116th st / 120th st
4.98 miles
today is a bit late and i have rather forgotten my walk on saturday. take what you wish from these ramblings interspersed with a heavy dose of other people’s words.
i have been easily moved by words these days. easily moved by the day to day. moved to tears, both sadness and joy.
fitting for the week of thanksgiving, this past weekend i took a moment and realized how selfish i have been lately— self-absorbed, self-pitying, self-centered. i was struck by gratitude in that moment. for the warm november that has made walks with friends still pleasant. for letters in the mail and for my phone— for the words of people far from me. for a loving family— how could i ever complain?
and yet this past month has been selfish. my november into december resolution is selflessness. as c.s. lewis said, humility is not thinking of less of yourself, it’s thinking of yourself less.
what has moved me?
this part of meghan markle’s piece on loss:
When I was in my late teens, I sat in the back of a taxi zipping through the busyness and bustle of Manhattan. I looked out the window and saw a woman on her phone in a flood of tears. She was standing on the sidewalk, living out a private moment very publicly. At the time, the city was new to me, and I asked the driver if we should stop to see if the woman needed help.
He explained that New Yorkers live out their personal lives in public spaces. “We love in the city, we cry in the street, our emotions and stories there for anybody to see,” I remember him telling me. “Don’t worry, somebody on that corner will ask her if she’s OK.”
Now, all these years later, in isolation and lockdown, grieving the loss of a child, the loss of my country’s shared belief in what’s true, I think of that woman in New York. What if no one stopped? What if no one saw her suffering? What if no one helped?
i remember a moment of my saturday walk now, sitting in the comfort of a warm and quiet apartment. as i walked back west on 120th, as the light dimmed and i walked faster, as i passed by marcus garvey park, i saw a man on a bench beating up another man, gaunt and in faded clothing. i paused, i winced, i kept walking. they were two men and i was me. was there anything i could have done? i ran in the other direction. i wince now, a twang of remorse, wondering what happened, melancholy.
what has moved me?
the sweet elderly lady going home on the great british baking show.
this piece on thanksgiving by an indigenous woman.
a long conversation with a friend on the rocks in riverside park, staring at the ripples in the hudson river, as the sky morphed golden to ruby to indigo.

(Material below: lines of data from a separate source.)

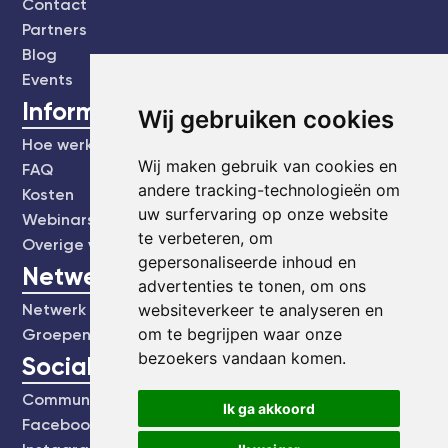
Contact
Partners
Blog
Events
Informatie
Wij gebruiken cookies
Hoe werkt het?
Wij maken gebruik van cookies en
FAQ
andere tracking-technologieën om
Kosten
uw surfervaring op onze website
Webinars's
te verbeteren, om
Overige video's
gepersonaliseerde inhoud en
Netwerk
advertenties te tonen, om ons
websiteverkeer te analyseren en
Netwerk
om te begrijpen waar onze
Groepen
bezoekers vandaan komen.
Social
Community
Ik ga akkoord
Facebook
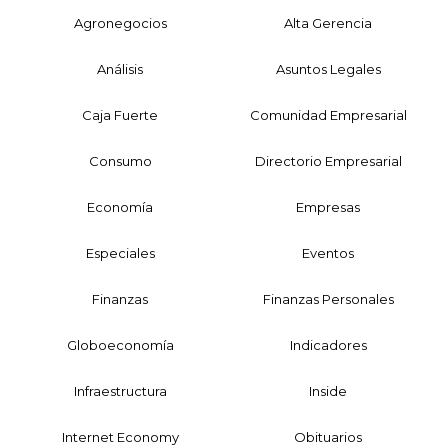
Agronegocios
Alta Gerencia
Análisis
Asuntos Legales
Caja Fuerte
Comunidad Empresarial
Consumo
Directorio Empresarial
Economía
Empresas
Especiales
Eventos
Finanzas
Finanzas Personales
Globoeconomía
Indicadores
Infraestructura
Inside
Internet Economy
Obituarios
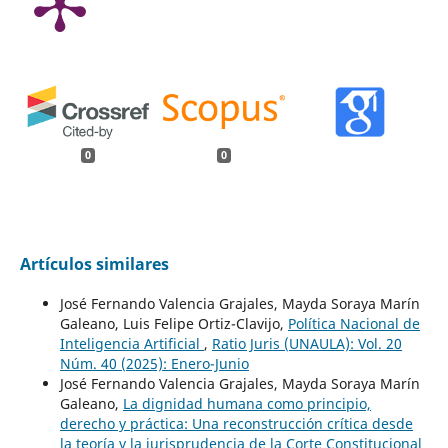
0
0
Artículos similares
José Fernando Valencia Grajales, Mayda Soraya Marín
Galeano, Luis Felipe Ortiz-Clavijo,
Política Nacional de
Inteligencia Artificial
,
Ratio Juris (UNAULA): Vol. 20
Núm. 40 (2025): Enero-Junio
José Fernando Valencia Grajales, Mayda Soraya Marín
Galeano,
La dignidad humana como principio,
derecho y práctica: Una reconstrucción crítica desde
la teoría y la jurisprudencia de la Corte Constitucional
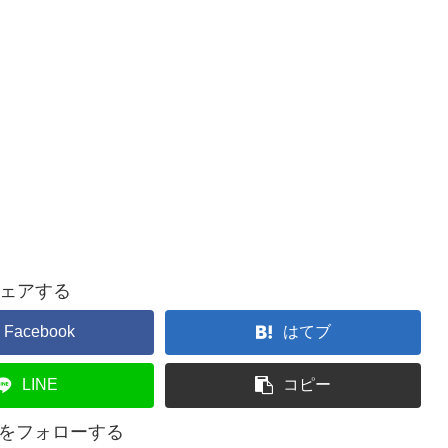
ェアする
Facebook
はてブ
LINE
コピー
lifeをフォローする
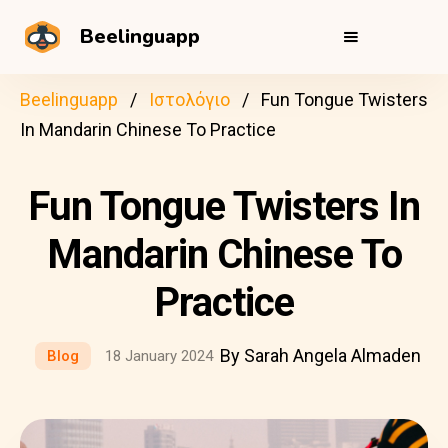
Beelinguapp
Beelinguapp
Ιστολόγιο
Fun Tongue Twisters
In Mandarin Chinese To Practice
Fun Tongue Twisters In
Mandarin Chinese To
Practice
By Sarah Angela Almaden
Blog
18 January 2024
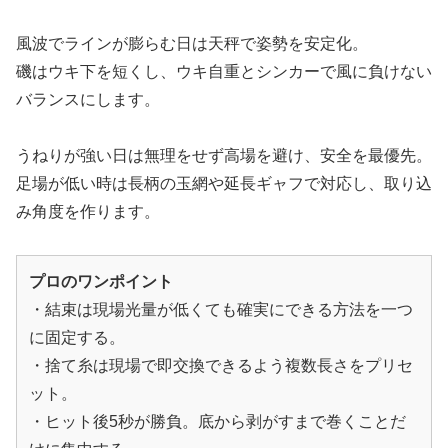
風波でラインが膨らむ日は天秤で姿勢を安定化。
磯はウキ下を短くし、ウキ自重とシンカーで風に負けない
バランスにします。
うねりが強い日は無理をせず高場を避け、安全を最優先。
足場が低い時は長柄の玉網や延長ギャフで対応し、取り込
み角度を作ります。
プロのワンポイント
・結束は現場光量が低くても確実にできる方法を一つ
に固定する。
・捨て糸は現場で即交換できるよう複数長さをプリセ
ット。
・ヒット後5秒が勝負。底から剥がすまで巻くことだ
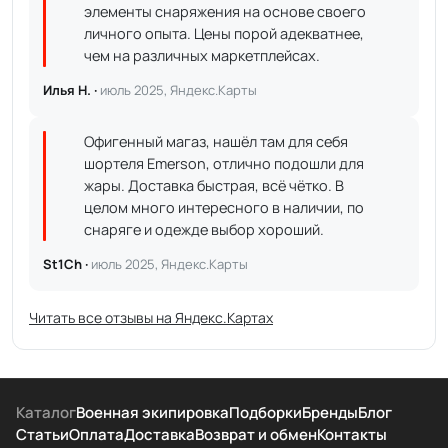
элементы снаряжения на основе своего
личного опыта. Цены порой адекватнее,
чем на различных маркетплейсах.
Илья Н. ·
июль 2025, Яндекс.Карты
Офигенный магаз, нашёл там для себя
шортеля Emerson, отлично подошли для
жары. Доставка быстрая, всё чётко. В
целом много интересного в наличии, по
снаряге и одежде выбор хороший.
St1Ch ·
июль 2025, Яндекс.Карты
Читать все отзывы на Яндекс.Картах
Каталог
Военная экипировка
Подборки
Бренды
Блог
Статьи
Оплата
Доставка
Возврат и обмен
Контакты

this book. this BOOK. I am unreliable narrator, hypervigilant to the point of being paranoid, imposing all my own insecurities onto ().
this song and this performance.
the man who asks for change on the corner of 116th and broadway, who pleads, who stumbles, who is ignored over and over.
my mother, who sent me homemade english muffins and peanut butter cups.
these words: you do not have to sit outside in the dark. if, however you want to look at the stars, you will find that darkness is necessary. but the stars themselves neither require nor demand it. annie dillard.
the sun and the moon. i am easily enamored these days.